_Source data_.
= Beginning of Section =
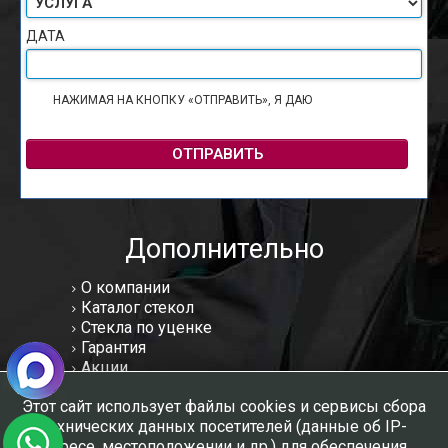
ДАТА
НАЖИМАЯ НА КНОПКУ «ОТПРАВИТЬ», Я ДАЮ
СОГЛАСИЕ НА
ОБРАБОТКУ ПЕРСОНАЛЬНЫХ ДАННЫХ
ОТПРАВИТЬ
Дополнительно
О компании
Каталог стекол
Стекла по уценке
Гарантия
Акции
Статьи
Этот сайт использует файлы cookies и сервисы сбора
Отзывы
технических данных посетителей (данные об IP-
Вакансии
адресе, местоположении и др.) для обеспечения
Контакты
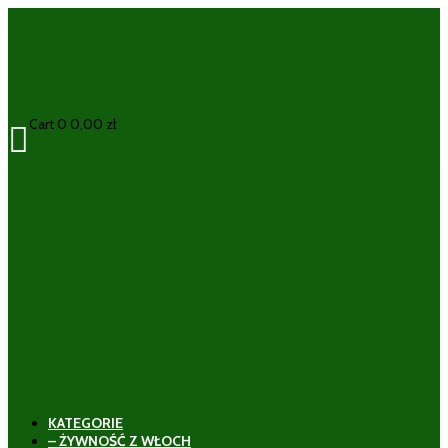
Cart
0
0,00
zł

KATEGORIE
– ŻYWNOŚĆ Z WŁOCH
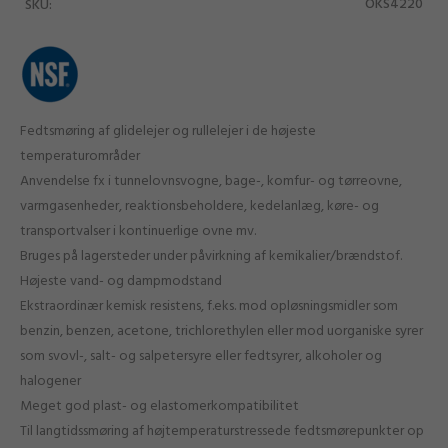
OKS4220
SKU:
Fedtsmøring af glidelejer og rullelejer i de højeste
temperaturområder
Anvendelse fx i tunnelovnsvogne, bage-, komfur- og tørreovne,
varmgasenheder, reaktionsbeholdere, kedelanlæg, køre- og
transportvalser i kontinuerlige ovne mv.
Bruges på lagersteder under påvirkning af kemikalier/brændstof.
Højeste vand- og dampmodstand
Ekstraordinær kemisk resistens, f.eks. mod opløsningsmidler som
benzin, benzen, acetone, trichlorethylen eller mod uorganiske syrer
som svovl-, salt- og salpetersyre eller fedtsyrer, alkoholer og
halogener
Meget god plast- og elastomerkompatibilitet
Til langtidssmøring af højtemperaturstressede fedtsmørepunkter op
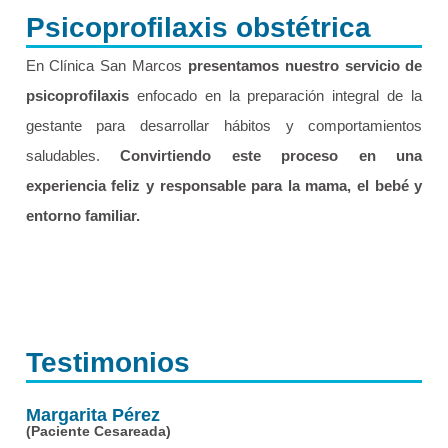
Psicoprofilaxis obstétrica
En Clínica San Marcos
presentamos nuestro servicio de
psicoprofilaxis
enfocado en la preparación integral de la
gestante para desarrollar hábitos y comportamientos
saludables.
Convirtiendo este proceso en una
experiencia feliz y responsable para la mama, el bebé y
entorno familiar.
Testimonios
Margarita Pérez
(Paciente Cesareada)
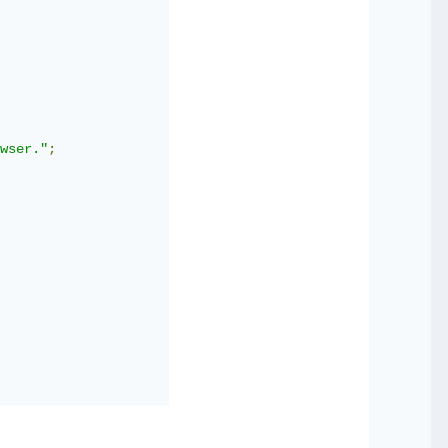
wser."
;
= End of Section =
_What is expected_.
Look through the material and copy each line that has "ОТПРАВИТЬ".

_Solution for this task_.
НАЖИМАЯ НА КНОПКУ «ОТПРАВИТЬ», Я ДАЮ
ОТПРАВИТЬ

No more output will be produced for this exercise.